Instruction: From the entries below, please gather each line containing the string "evaluation".

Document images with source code
------------------------------------------------

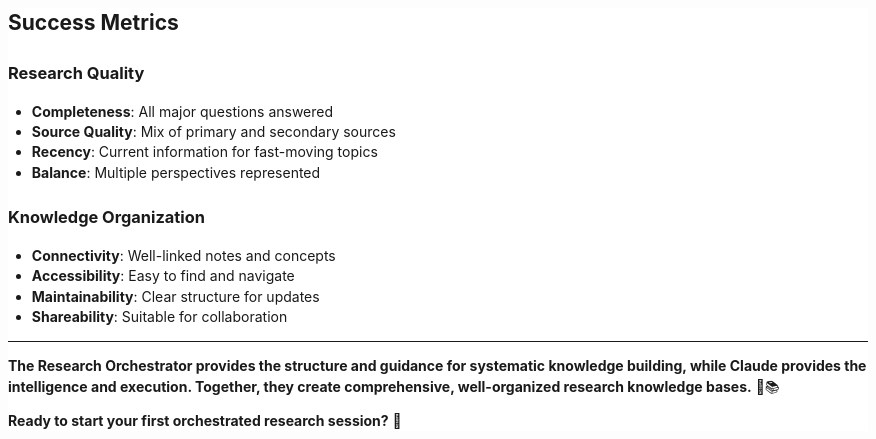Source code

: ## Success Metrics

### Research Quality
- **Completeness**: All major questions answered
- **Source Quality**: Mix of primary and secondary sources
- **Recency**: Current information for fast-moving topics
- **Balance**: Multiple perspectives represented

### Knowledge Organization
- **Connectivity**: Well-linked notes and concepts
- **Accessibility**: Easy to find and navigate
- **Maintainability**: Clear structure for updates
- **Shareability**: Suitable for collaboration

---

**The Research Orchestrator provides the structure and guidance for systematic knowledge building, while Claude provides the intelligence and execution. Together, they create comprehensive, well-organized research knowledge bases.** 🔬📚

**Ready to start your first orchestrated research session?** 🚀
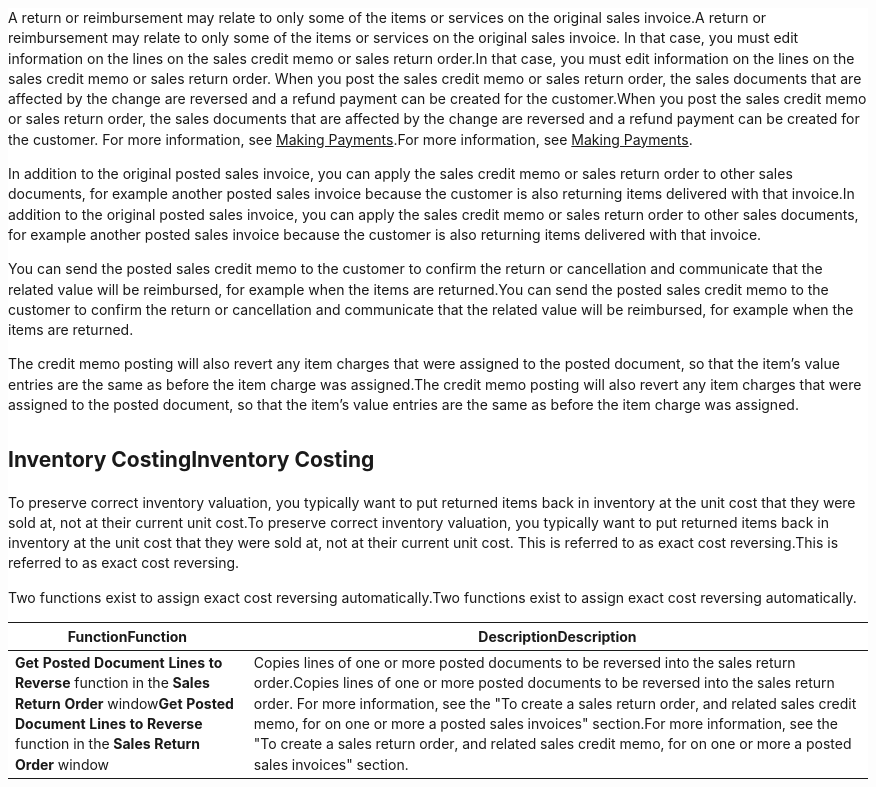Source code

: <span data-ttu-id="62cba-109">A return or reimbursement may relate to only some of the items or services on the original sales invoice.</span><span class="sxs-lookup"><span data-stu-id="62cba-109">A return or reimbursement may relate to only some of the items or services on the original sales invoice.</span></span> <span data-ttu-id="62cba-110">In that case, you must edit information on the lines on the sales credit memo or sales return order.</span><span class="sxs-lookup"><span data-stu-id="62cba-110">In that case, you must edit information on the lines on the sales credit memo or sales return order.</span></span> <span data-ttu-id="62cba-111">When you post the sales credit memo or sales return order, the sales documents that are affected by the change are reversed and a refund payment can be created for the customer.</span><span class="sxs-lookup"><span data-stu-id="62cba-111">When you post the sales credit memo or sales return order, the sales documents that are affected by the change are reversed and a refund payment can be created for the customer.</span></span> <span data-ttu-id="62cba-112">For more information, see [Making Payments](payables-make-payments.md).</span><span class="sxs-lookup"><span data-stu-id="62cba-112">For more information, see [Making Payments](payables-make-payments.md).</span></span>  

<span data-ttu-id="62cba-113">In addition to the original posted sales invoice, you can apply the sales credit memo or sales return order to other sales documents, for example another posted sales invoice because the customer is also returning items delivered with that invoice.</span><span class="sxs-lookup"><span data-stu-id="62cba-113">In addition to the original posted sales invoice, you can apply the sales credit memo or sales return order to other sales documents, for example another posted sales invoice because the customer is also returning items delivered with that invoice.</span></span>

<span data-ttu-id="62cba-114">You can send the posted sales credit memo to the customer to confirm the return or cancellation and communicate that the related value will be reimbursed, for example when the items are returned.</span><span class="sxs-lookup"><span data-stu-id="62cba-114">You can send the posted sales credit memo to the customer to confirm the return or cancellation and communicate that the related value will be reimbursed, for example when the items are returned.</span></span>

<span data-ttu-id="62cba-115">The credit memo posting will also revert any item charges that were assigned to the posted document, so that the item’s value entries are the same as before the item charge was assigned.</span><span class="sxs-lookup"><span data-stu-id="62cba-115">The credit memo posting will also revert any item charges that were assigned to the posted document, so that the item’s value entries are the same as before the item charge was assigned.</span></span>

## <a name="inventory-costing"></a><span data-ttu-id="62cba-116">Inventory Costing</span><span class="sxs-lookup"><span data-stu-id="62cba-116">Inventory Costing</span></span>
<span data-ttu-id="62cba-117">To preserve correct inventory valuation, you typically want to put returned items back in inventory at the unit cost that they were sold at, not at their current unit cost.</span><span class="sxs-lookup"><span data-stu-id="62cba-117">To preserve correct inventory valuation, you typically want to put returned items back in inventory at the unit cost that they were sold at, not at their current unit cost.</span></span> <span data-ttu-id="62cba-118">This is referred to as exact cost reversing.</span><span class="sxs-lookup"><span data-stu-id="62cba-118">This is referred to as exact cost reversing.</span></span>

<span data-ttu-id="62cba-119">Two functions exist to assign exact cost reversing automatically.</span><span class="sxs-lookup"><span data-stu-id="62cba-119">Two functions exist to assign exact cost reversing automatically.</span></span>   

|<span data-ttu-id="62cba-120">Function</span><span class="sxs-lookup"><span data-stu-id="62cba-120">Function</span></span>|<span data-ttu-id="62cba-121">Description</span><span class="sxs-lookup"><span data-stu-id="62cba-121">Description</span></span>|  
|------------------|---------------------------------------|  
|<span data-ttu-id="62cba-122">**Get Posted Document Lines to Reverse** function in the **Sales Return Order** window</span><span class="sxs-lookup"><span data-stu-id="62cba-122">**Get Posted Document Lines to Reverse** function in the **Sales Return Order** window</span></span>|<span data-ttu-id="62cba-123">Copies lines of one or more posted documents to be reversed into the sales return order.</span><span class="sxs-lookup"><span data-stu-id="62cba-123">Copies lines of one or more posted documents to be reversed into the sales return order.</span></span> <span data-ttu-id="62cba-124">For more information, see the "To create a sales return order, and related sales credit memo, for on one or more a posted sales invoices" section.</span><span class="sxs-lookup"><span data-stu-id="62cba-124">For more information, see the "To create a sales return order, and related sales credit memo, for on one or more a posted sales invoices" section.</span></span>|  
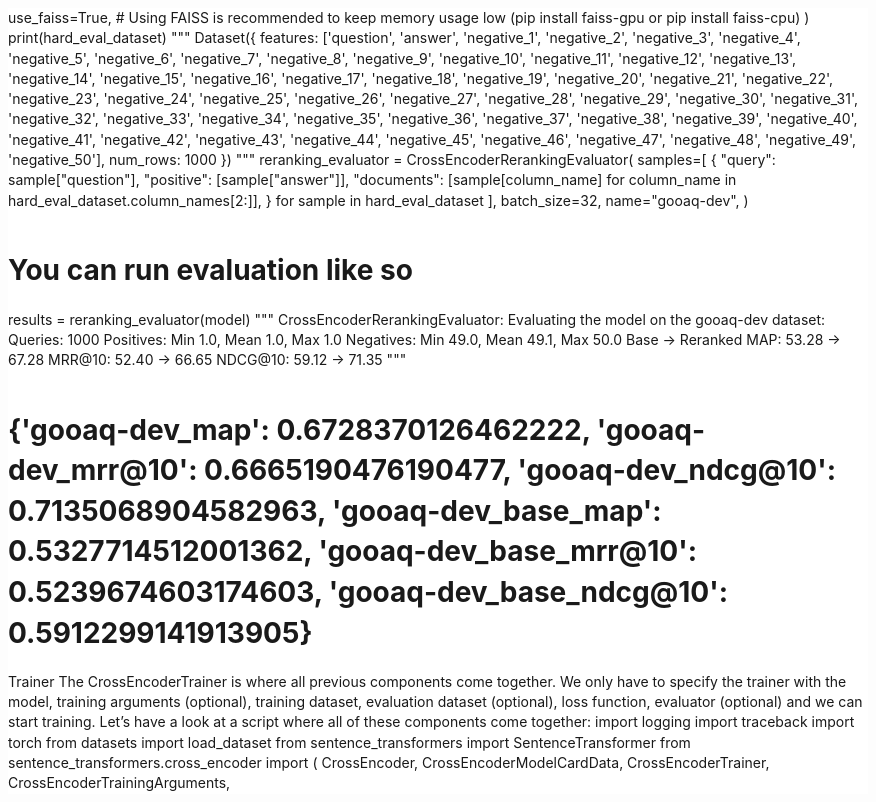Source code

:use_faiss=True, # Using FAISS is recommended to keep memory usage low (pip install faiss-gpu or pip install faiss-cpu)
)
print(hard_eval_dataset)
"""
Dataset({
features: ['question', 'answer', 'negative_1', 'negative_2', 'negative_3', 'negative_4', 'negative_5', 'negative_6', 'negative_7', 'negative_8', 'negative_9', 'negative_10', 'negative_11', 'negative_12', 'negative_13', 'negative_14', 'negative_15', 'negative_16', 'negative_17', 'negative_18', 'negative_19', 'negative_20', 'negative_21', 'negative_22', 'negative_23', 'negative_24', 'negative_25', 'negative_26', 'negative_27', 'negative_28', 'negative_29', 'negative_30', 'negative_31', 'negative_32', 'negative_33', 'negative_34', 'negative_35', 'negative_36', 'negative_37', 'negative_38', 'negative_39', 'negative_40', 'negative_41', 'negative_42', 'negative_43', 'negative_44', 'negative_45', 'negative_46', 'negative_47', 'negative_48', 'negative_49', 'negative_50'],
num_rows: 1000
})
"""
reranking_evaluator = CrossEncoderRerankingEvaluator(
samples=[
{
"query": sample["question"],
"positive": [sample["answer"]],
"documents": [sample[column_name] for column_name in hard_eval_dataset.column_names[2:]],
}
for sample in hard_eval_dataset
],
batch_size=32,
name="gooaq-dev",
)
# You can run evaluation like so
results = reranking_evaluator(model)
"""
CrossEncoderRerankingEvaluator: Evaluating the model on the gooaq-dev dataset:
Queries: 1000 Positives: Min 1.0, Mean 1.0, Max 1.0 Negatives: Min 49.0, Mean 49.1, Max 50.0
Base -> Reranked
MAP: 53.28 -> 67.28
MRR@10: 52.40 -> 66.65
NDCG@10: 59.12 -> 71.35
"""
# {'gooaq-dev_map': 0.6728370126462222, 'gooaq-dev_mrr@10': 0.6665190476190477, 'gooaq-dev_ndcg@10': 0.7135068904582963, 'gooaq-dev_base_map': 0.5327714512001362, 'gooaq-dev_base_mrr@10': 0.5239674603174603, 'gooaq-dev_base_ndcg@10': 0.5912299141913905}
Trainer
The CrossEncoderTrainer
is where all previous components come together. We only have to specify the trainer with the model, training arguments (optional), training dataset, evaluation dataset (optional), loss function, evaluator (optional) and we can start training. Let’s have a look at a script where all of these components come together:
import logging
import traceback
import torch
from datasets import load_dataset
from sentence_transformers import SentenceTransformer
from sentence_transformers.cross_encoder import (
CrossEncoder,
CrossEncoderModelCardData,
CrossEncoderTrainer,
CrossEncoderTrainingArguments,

------------------------------------------------

Your response:
# You can run evaluation like so
is where all previous components come together. We only have to specify the trainer with the model, training arguments (optional), training dataset, evaluation dataset (optional), loss function, evaluator (optional) and we can start training. Let’s have a look at a script where all of these components come together:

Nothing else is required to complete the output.